## GOALS
a – Translate into Spanish the sentence "How could such a function $f$ be derived?" from the forum thread on Fourier transforms.
b – Answer these questions using the forum thread on Fourier transforms:
(i) On what interval does the triangular function equal 1 − |x|?
(ii) What condition is placed on a in the function e^(−ax²)?
(iii) Which page of the cited handbook gives the value of the first integral?
c – From the forum thread on Fourier transforms, output the part that opens with the words containing "I'm looking for" and closes with "this with $f$.", with no changes.

I'm looking for a non-trivial $L^1(\mathbb{R})$ function $f\ge 0$ with compact support and such that $$\hat f(\xi) = \frac{1}{(2\pi)^{\frac{d}{2}}}\int_{\mathbb{R}}f(x)e^{-ix\xi}dx\ge0$$ The last condition is giving me trouble. As $\xi\in\mathbb{R}$, the exponential can take any value on the complex unit circle, in particular negative values. Also, as $\xi$ is unknown, I don't see how I can work around this with $f$.
How could such a function $f$ be derived?
On
Same as kimchi lover ... Triangular function:
$$
f(x) = \begin{cases}1-|x|,\quad & -1\le x \le 1
\\ 0,\quad &\text{otherwise}\end{cases}
$$
Fourier transform
$$
\widehat{f}(\xi) = \frac{1-\cos\xi}{\pi \xi^2}
$$
On
$$\text{let } f(x)= e^{-ax^2} \text{ where $a>0$}$$
Fourier transform of $f$
$$\hat{f}(k)=\int_{-\infty}^{\infty}e^{-ax^2}e^{-i2\pi kx}dx$$
$$\hat{f}(k)=\int_{-\infty}^{\infty}e^{-ax^2}cos(2\pi kx)dx-i\int_{-\infty}^{\infty}e^{-ax^2}sin(2\pi kx)dx$$
The second integrand is odd, so integration over a symmetrical range gives 0. The value of the first integral is given by (Abramowitz, M. and Stegun, I. A. (Eds.). Handbook of Mathematical Functions with Formulas, Graphs, and Mathematical Tables, 9th printing. New York: Dover, p. 302, 1972. )
$$\hat{f}(k)=\sqrt{\frac{\pi}{a}}e^{-\frac{\pi^2 k^2}{a}}$$
Let $g=\chi_{[-1,1]}$, let $f=g*g$.

## DATA EXTRACT
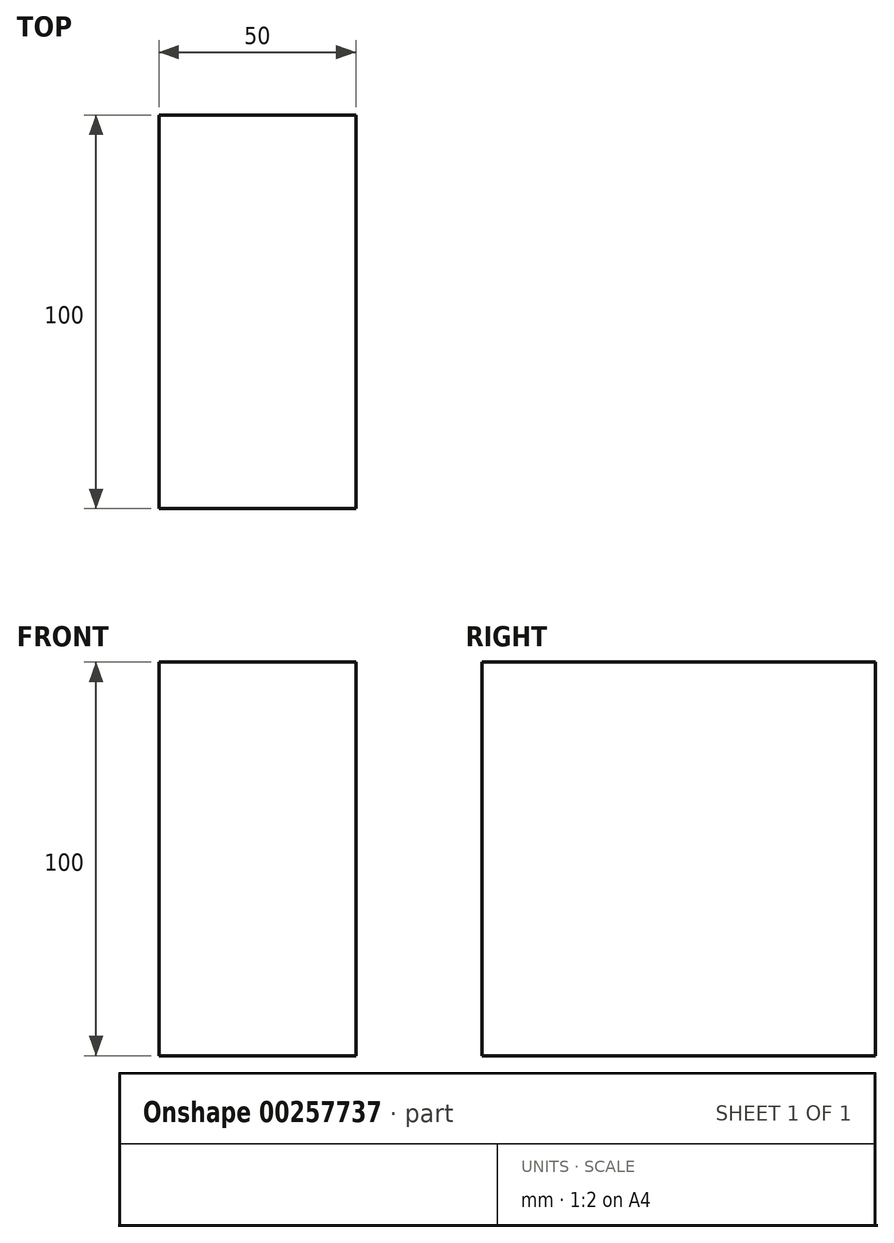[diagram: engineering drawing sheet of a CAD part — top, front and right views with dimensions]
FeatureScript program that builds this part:
annotation { "Feature Type Name" : "Feature", "Feature Type Description" : "" }
export const myFeature = defineFeature(function(context is Context, id is Id, definition is map)
    precondition{}
    {
        {
            var Q0;
            Q0=qCreatedBy(makeId("Right.planeOp"),FACE);
            var sketch = newSketch(context, id + "F0", { "sketchPlane" : qUnion([Q0])});
            skLineSegment(sketch, "E0.bottom", {"start": v(0, 0) * mm, "end": v(-100, 0) * mm});
            skLineSegment(sketch, "E0.top", {"start": v(0, 100) * mm, "end": v(-100, 100) * mm});
            skLineSegment(sketch, "E0.left", {"start": v(0, 0) * mm, "end": v(0, 100) * mm});
            skLineSegment(sketch, "E0.right", {"start": v(-100, 0) * mm, "end": v(-100, 100) * mm});
            skSolve(sketch);
        }
        {
            var Q0;
            Q0 = qSketchRegion(id + "F0", true);
            extrude(context, id + "F1", {"entities" : qUnion([Q0]), "depth" : 50 * mm});
        }
    });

## ANSWERS FOR THE EXERCISE
a – ¿Cómo podría obtenerse una función $f$ así?

b –
(i) From −1 to 1, that is, −1 ≤ x ≤ 1.
(ii) a > 0.
(iii) Page 302.

c –
I'm looking for a non-trivial $L^1(\mathbb{R})$ function $f\ge 0$ with compact support and such that $$\hat f(\xi) = \frac{1}{(2\pi)^{\frac{d}{2}}}\int_{\mathbb{R}}f(x)e^{-ix\xi}dx\ge0$$ The last condition is giving me trouble. As $\xi\in\mathbb{R}$, the exponential can take any value on the complex unit circle, in particular negative values. Also, as $\xi$ is unknown, I don't see how I can work around this with $f$.